── Excerpted data ──
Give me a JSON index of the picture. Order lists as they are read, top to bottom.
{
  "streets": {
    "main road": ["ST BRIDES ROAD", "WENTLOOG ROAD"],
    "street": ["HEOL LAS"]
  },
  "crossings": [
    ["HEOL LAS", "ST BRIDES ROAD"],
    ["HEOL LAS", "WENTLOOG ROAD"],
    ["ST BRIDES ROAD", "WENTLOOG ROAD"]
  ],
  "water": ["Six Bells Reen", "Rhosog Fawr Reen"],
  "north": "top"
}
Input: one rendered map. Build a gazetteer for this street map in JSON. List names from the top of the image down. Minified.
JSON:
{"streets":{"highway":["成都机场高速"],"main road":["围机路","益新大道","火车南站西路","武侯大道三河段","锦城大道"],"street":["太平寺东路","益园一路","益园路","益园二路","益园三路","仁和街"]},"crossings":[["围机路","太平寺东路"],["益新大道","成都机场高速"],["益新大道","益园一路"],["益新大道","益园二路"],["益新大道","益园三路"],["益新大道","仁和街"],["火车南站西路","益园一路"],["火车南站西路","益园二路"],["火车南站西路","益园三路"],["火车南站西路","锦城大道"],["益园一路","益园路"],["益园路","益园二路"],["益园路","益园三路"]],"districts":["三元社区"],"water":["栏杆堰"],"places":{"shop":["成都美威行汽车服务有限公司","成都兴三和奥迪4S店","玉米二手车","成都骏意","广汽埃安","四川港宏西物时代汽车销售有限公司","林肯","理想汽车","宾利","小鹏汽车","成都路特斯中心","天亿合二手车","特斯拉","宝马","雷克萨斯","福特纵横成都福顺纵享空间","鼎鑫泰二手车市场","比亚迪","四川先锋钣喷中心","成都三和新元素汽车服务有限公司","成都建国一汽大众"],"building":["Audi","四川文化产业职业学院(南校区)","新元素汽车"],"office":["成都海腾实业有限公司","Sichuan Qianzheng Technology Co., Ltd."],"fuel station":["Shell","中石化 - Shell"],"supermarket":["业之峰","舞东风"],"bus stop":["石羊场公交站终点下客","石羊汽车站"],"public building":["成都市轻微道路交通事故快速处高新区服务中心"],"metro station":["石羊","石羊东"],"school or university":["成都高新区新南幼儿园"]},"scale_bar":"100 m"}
───
:: Your goal ::
Each entry needs to be transcribed exactly.

:: Exercise solution ::
Give me a JSON index of the picture. Order lists as they are read, top to bottom.
{
  "streets": {
    "main road": ["ST BRIDES ROAD", "WENTLOOG ROAD"],
    "street": ["HEOL LAS"]
  },
  "crossings": [
    ["HEOL LAS", "ST BRIDES ROAD"],
    ["HEOL LAS", "WENTLOOG ROAD"],
    ["ST BRIDES ROAD", "WENTLOOG ROAD"]
  ],
  "water": ["Six Bells Reen", "Rhosog Fawr Reen"],
  "north": "top"
}
Input: one rendered map. Build a gazetteer for this street map in JSON. List names from the top of the image down. Minified.
JSON:
{"streets":{"highway":["成都机场高速"],"main road":["围机路","益新大道","火车南站西路","武侯大道三河段","锦城大道"],"street":["太平寺东路","益园一路","益园路","益园二路","益园三路","仁和街"]},"crossings":[["围机路","太平寺东路"],["益新大道","成都机场高速"],["益新大道","益园一路"],["益新大道","益园二路"],["益新大道","益园三路"],["益新大道","仁和街"],["火车南站西路","益园一路"],["火车南站西路","益园二路"],["火车南站西路","益园三路"],["火车南站西路","锦城大道"],["益园一路","益园路"],["益园路","益园二路"],["益园路","益园三路"]],"districts":["三元社区"],"water":["栏杆堰"],"places":{"shop":["成都美威行汽车服务有限公司","成都兴三和奥迪4S店","玉米二手车","成都骏意","广汽埃安","四川港宏西物时代汽车销售有限公司","林肯","理想汽车","宾利","小鹏汽车","成都路特斯中心","天亿合二手车","特斯拉","宝马","雷克萨斯","福特纵横成都福顺纵享空间","鼎鑫泰二手车市场","比亚迪","四川先锋钣喷中心","成都三和新元素汽车服务有限公司","成都建国一汽大众"],"building":["Audi","四川文化产业职业学院(南校区)","新元素汽车"],"office":["成都海腾实业有限公司","Sichuan Qianzheng Technology Co., Ltd."],"fuel station":["Shell","中石化 - Shell"],"supermarket":["业之峰","舞东风"],"bus stop":["石羊场公交站终点下客","石羊汽车站"],"public building":["成都市轻微道路交通事故快速处高新区服务中心"],"metro station":["石羊","石羊东"],"school or university":["成都高新区新南幼儿园"]},"scale_bar":"100 m"}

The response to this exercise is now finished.